Photo on 11-28-14 at 10.19 AM #2

“Silly has Value”

Today is a singularity.

There will be other days.

For most, but not all of us, there will be a tomorrow.

But Today, this particular twenty-four hours is a one-time thing.

Once it’s gone you cannot get it back.

Of course, this idea is neither novel nor hard to grasp. Today and its singular nature happens everyday, which, in part, is the problem. Its regularity often obscures its singular nature. The very fact that there are so many Todays keeps us form realizing the immense value in any particular one.

And then there is the business of living that so often gets in the way. It is very easy to become consumed by every day emotional adventures. Traffic, bosses, schedules, children, waiting … it can be so constant and so immediate that it sucks up all of your attention. You can easily get overwhelmed by all the things you have to do just to get from one day to the next. You work, you handle problems and you put out fires. The business of living often leaves us feeling we have time for little else.

That said, I’d still like to make a plea for celebrating Today. To honor it doesn’t take much time and the benefits are enormous. There are a whole lot of different ways you can live any particular moment. Each one, in and of itself, is both an option and an opportunity.

You can fill it with worries despair or regret. You can spend it nursing old hurts and anger. You can zone out on the couch and binge watch your way into feeling nothing at all. Or you can take a moment, just one or two, and acknowledge the singularity that is Today. Then you can decide to do something special with it.

You can do one small thing that helps you achieve a dream you haven’t thought about in a while. Small acts in pursuit of a distant goal will get you there eventually. You can perform an unexpected act of care for someone you love. You can take a moment to care for yourself by entertaining a pleasant memory or get together with others who appreciate Today as well.
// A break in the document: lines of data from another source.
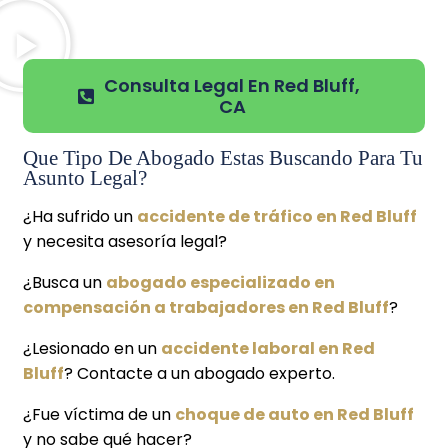
Consulta Legal En Red Bluff,
CA
Que Tipo De Abogado Estas Buscando Para Tu
Asunto Legal?
¿Ha sufrido un
accidente de tráfico en Red Bluff
y necesita asesoría legal?
¿Busca un
abogado especializado en
compensación a trabajadores en Red Bluff
?
¿Lesionado en un
accidente laboral en Red
Bluff
? Contacte a un abogado experto.
¿Fue víctima de un
choque de auto en Red Bluff
y no sabe qué hacer?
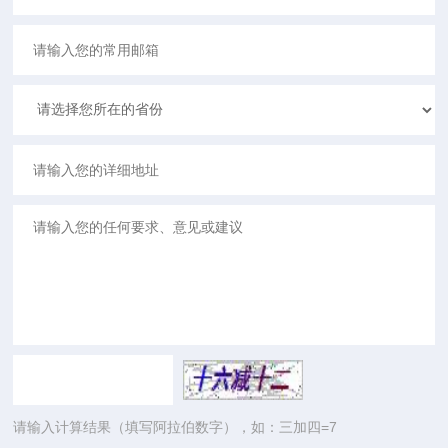
请输入计算结果（填写阿拉伯数字），如：三加四=7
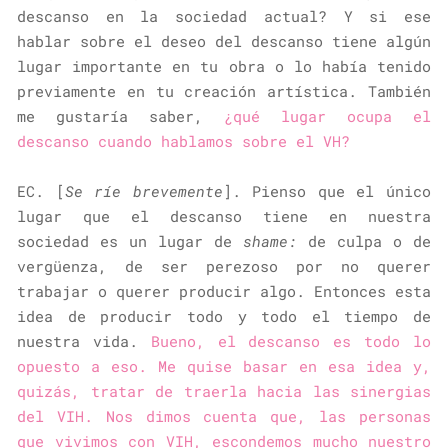
descanso en la sociedad actual? Y si ese
hablar sobre el deseo del descanso tiene algún
lugar importante en tu obra o lo había tenido
previamente en tu creación artística. También
me gustaría saber,
¿qué lugar ocupa el
descanso cuando hablamos sobre el VH?
EC. [
Se ríe brevemente
]. Pienso que el único
lugar que el descanso tiene en nuestra
sociedad es un lugar de
shame:
de culpa o de
vergüenza, de ser perezoso por no querer
trabajar o querer producir algo. Entonces esta
idea de producir todo y todo el tiempo de
nuestra vida.
Bueno, el descanso es todo lo
opuesto a eso. Me quise basar en esa idea y,
quizás, tratar de traerla hacia las sinergias
del VIH. Nos dimos cuenta que, las personas
que vivimos con VIH, escondemos mucho nuestro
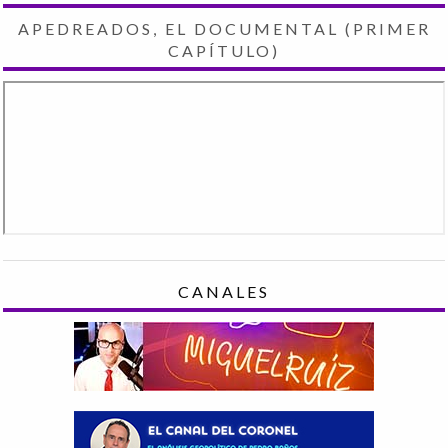
APEDREADOS, EL DOCUMENTAL (PRIMER
CAPÍTULO)
CANALES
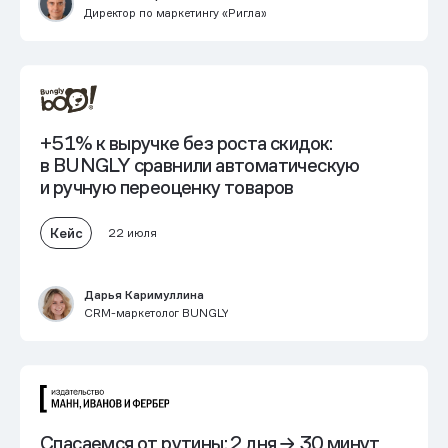
Директор по маркетингу «Ригла»
+51% к выручке без роста скидок:
в BUNGLY сравнили автоматическую
и ручную переоценку товаров
Кейс
22 июля
Дарья Каримуллина
CRM-маркетолог BUNGLY
Спасаемся от рутины:
2 дня → 30 минут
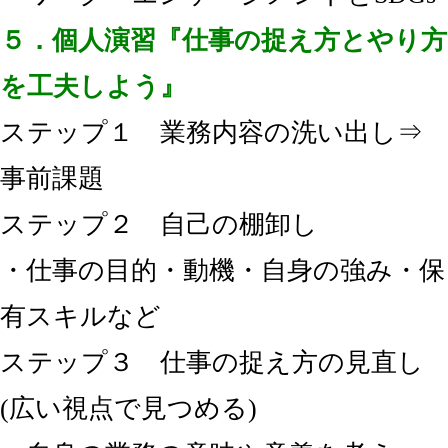
５．個人演習『仕事の捉え方とやり方
を工夫しよう』
ステップ１ 業務内容の洗い出し⇒
事前課題
ステップ２ 自己の棚卸し
・仕事の目的・動機・自身の強み・保
有スキルなど
ステップ３ 仕事の捉え方の見直し
(広い視点で見つめる)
Community, fellowship, support in general works wonders for all involved.

Valuing Today is all about taking the time to be grateful for it and doing something worthwhile in it. The context and meaning of your life is established from moment to moment. Don’t get so distracted by the day to day that those moments just slip away.

*************************************

January 20, 2016

Ten Things I Learned in 27 Years of Marriage

Number 1:

I had more June Cleaver, Claire Huxtable genes than I thought. Nothing like love to make you feel oddly domestic in ways you swore you’d never do.

Number 2:

I don’t know where they got this from but I did not find that 2 can live a cheaply as one.

Number 3:

People have financial personalities. Savers gotta save. Spenders … have to get with the program.

Number 4:

A marriage will glide for a while but sooner rather than later you have to put your thrusters back on before you lose too much altitude.

Number 5:

A sense of humor is invaluable.

Number 6:

You never get to stop talking about it.  Ever.

Number 7:

Marriage counselors should be a go-to-whenever event, not a near-the-end-of–the-marriage event.

Number 8:

At some point you and your partner will find yourselves hanging on for dear life trying to survive the kids.

Number 9:

Number 8 can last a very long time … just sayin’.

DSC00352

“Hugging BigE”

Number 10

You know you’ve got the right guy when the both of you forget your wedding anniversary and both of you think it’s funny.